BRIEF —
Starting with the line containing "Rendered at 2175 by 1140 pixels." and going on through the line containing "text_box [765, 352, 774, 365]", render the entry as a two-column CSV with columns named input and output. Give one row per entry, and put its text and its answer each in a single quoted field with line breaks replaced by spaces.

Boxed element entries —
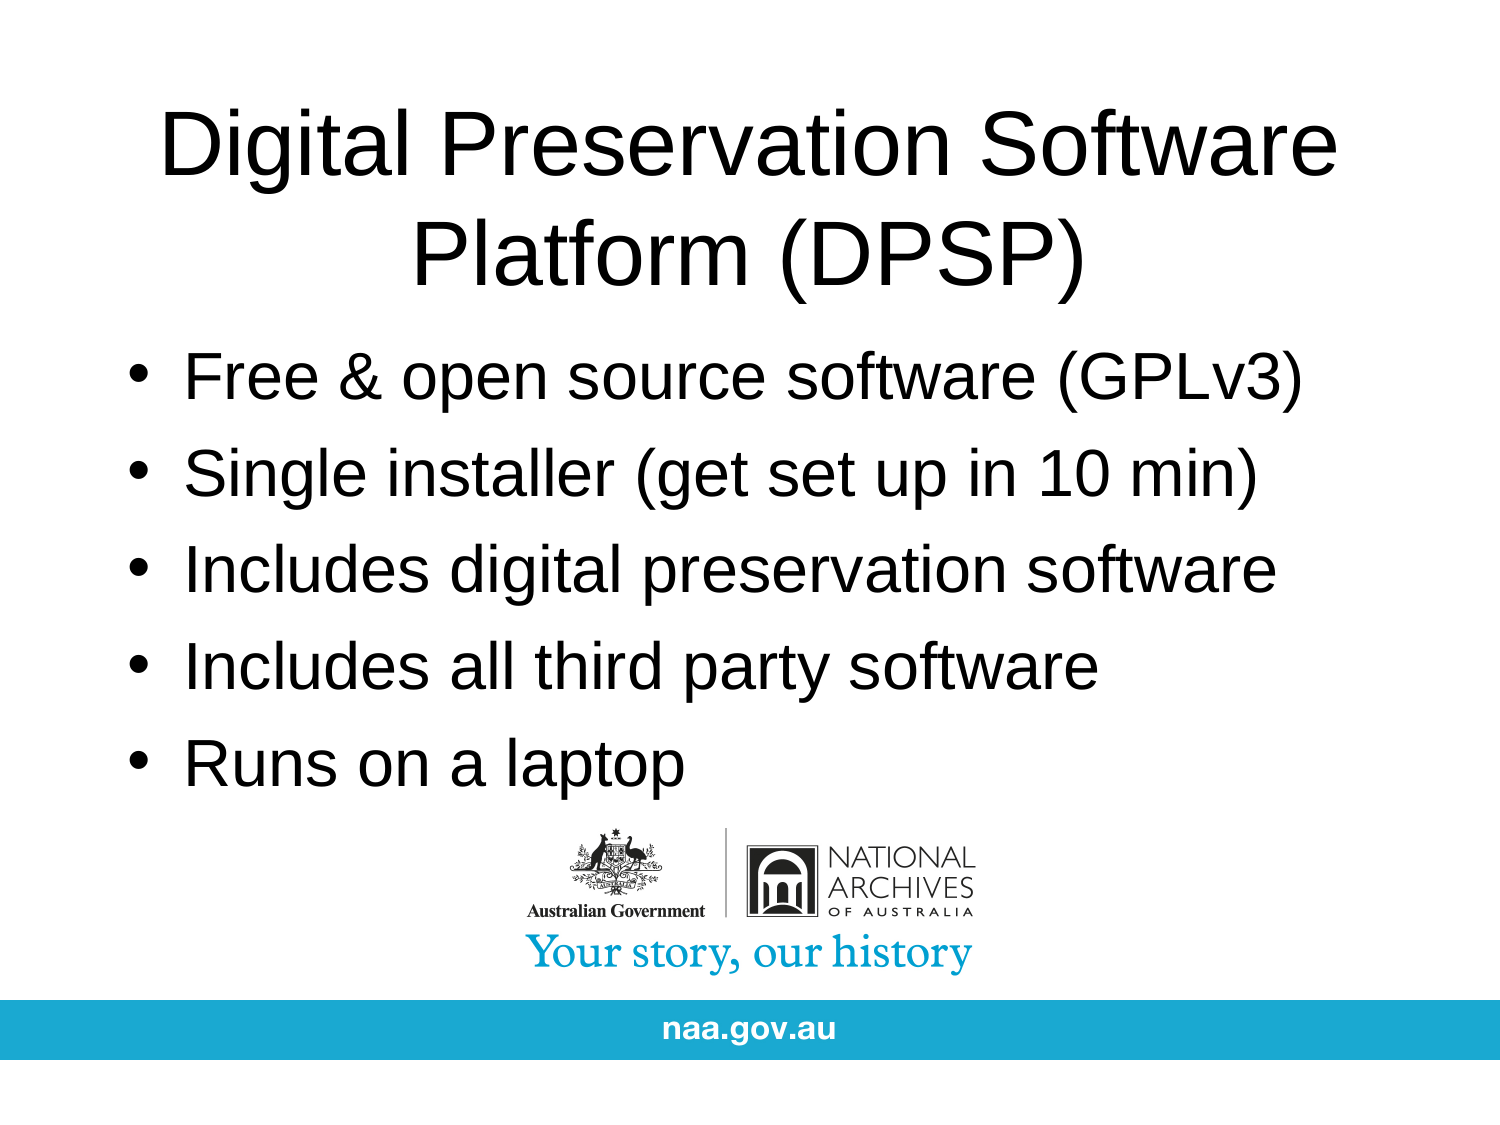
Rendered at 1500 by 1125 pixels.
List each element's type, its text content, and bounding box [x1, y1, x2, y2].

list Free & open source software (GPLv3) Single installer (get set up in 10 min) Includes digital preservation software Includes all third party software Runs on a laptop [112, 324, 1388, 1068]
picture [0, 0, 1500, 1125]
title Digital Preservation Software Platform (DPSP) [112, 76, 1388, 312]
---
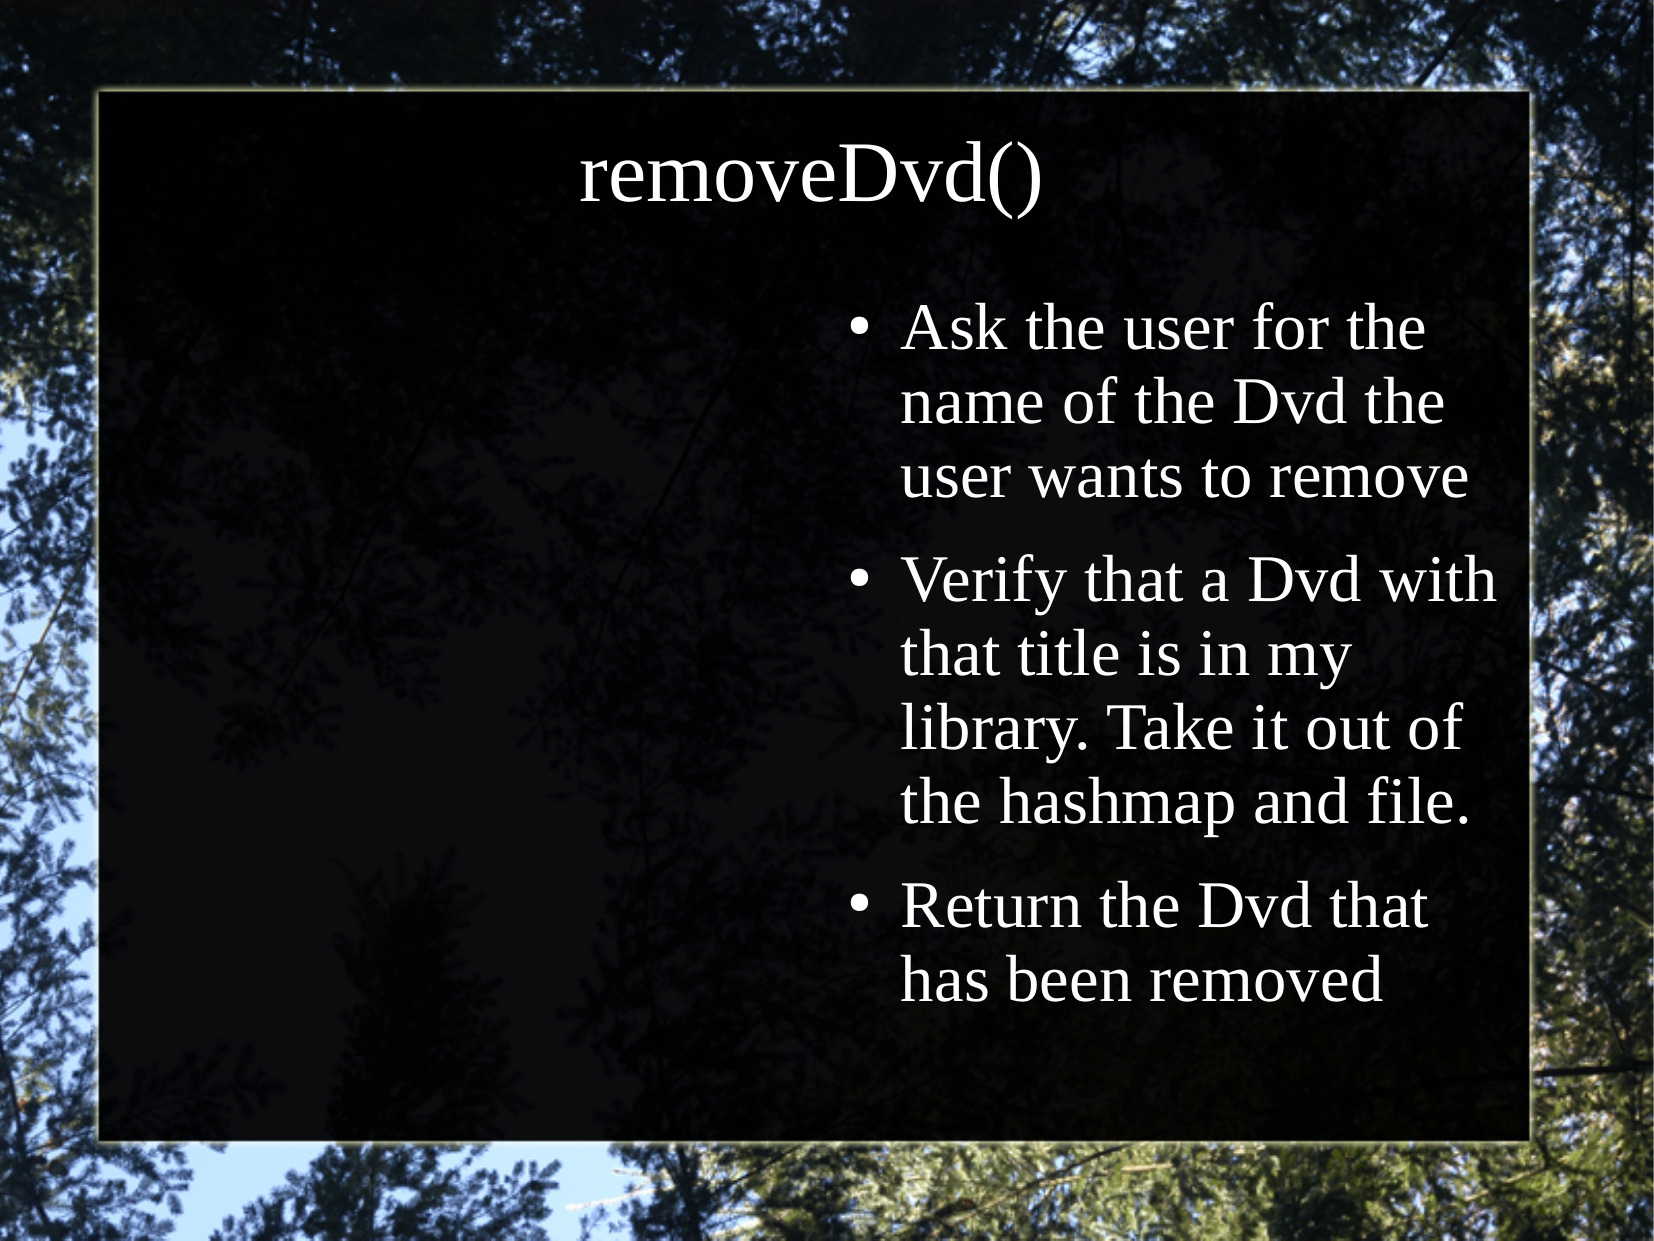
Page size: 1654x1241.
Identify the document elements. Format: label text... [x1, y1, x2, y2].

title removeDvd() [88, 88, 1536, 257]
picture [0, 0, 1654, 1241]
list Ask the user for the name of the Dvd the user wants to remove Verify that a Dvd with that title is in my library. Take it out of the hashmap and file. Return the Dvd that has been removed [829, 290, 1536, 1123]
* * *
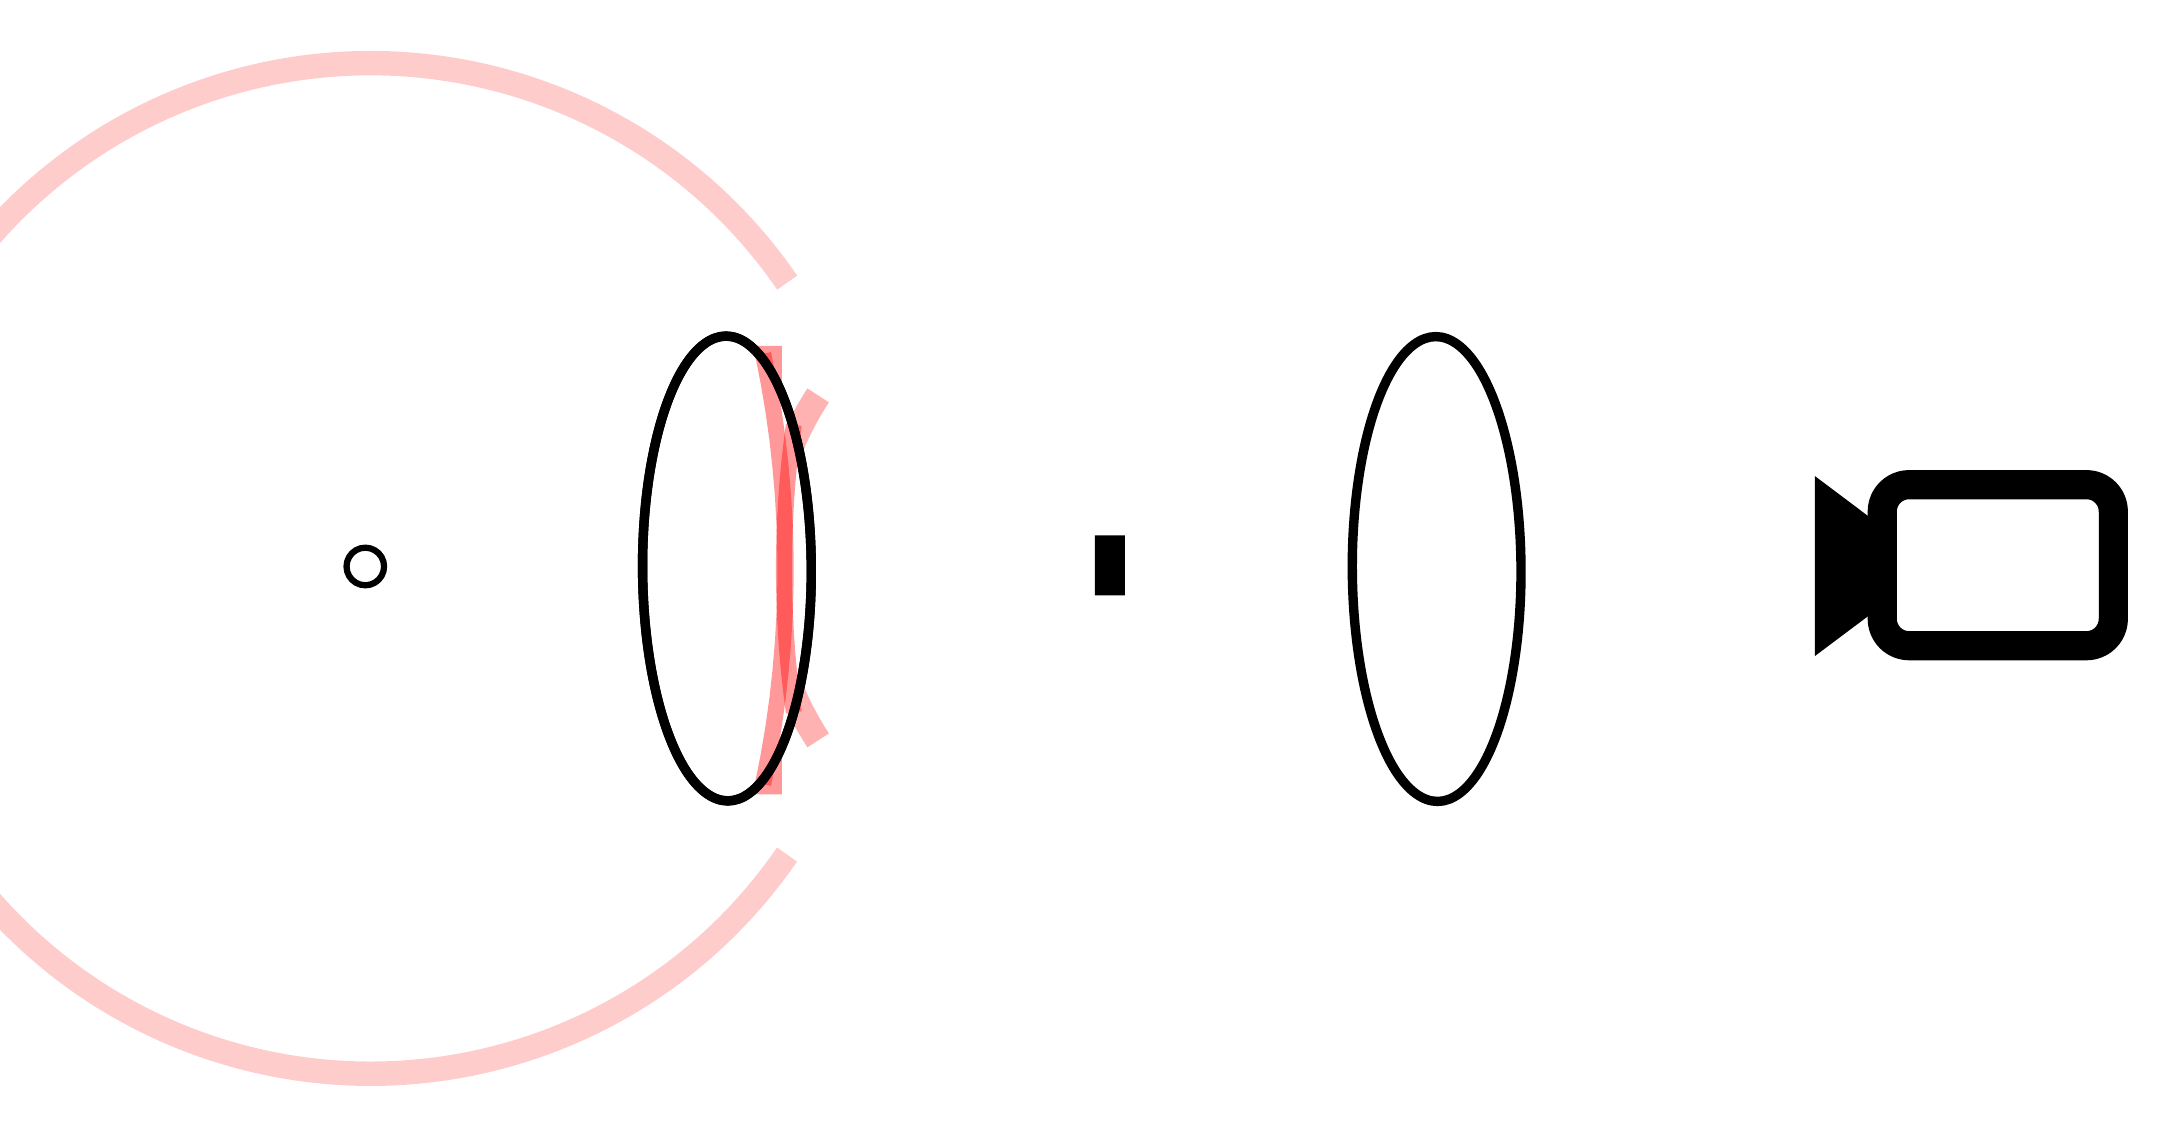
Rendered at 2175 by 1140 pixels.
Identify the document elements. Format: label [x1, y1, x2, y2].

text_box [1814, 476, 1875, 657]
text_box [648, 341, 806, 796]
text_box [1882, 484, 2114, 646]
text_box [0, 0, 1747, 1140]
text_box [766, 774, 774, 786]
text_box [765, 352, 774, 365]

SOLUTION TO THE PROBLEM —
input,output
"Rendered at 2175 by 1140 pixels. Identify the document elements. Format: label [x1, y1, x2, y2].","text_box [1814, 476, 1875, 657] text_box [648, 341, 806, 796] text_box [1882, 484, 2114, 646] text_box [0, 0, 1747, 1140] text_box [766, 774, 774, 786] text_box [765, 352, 774, 365]"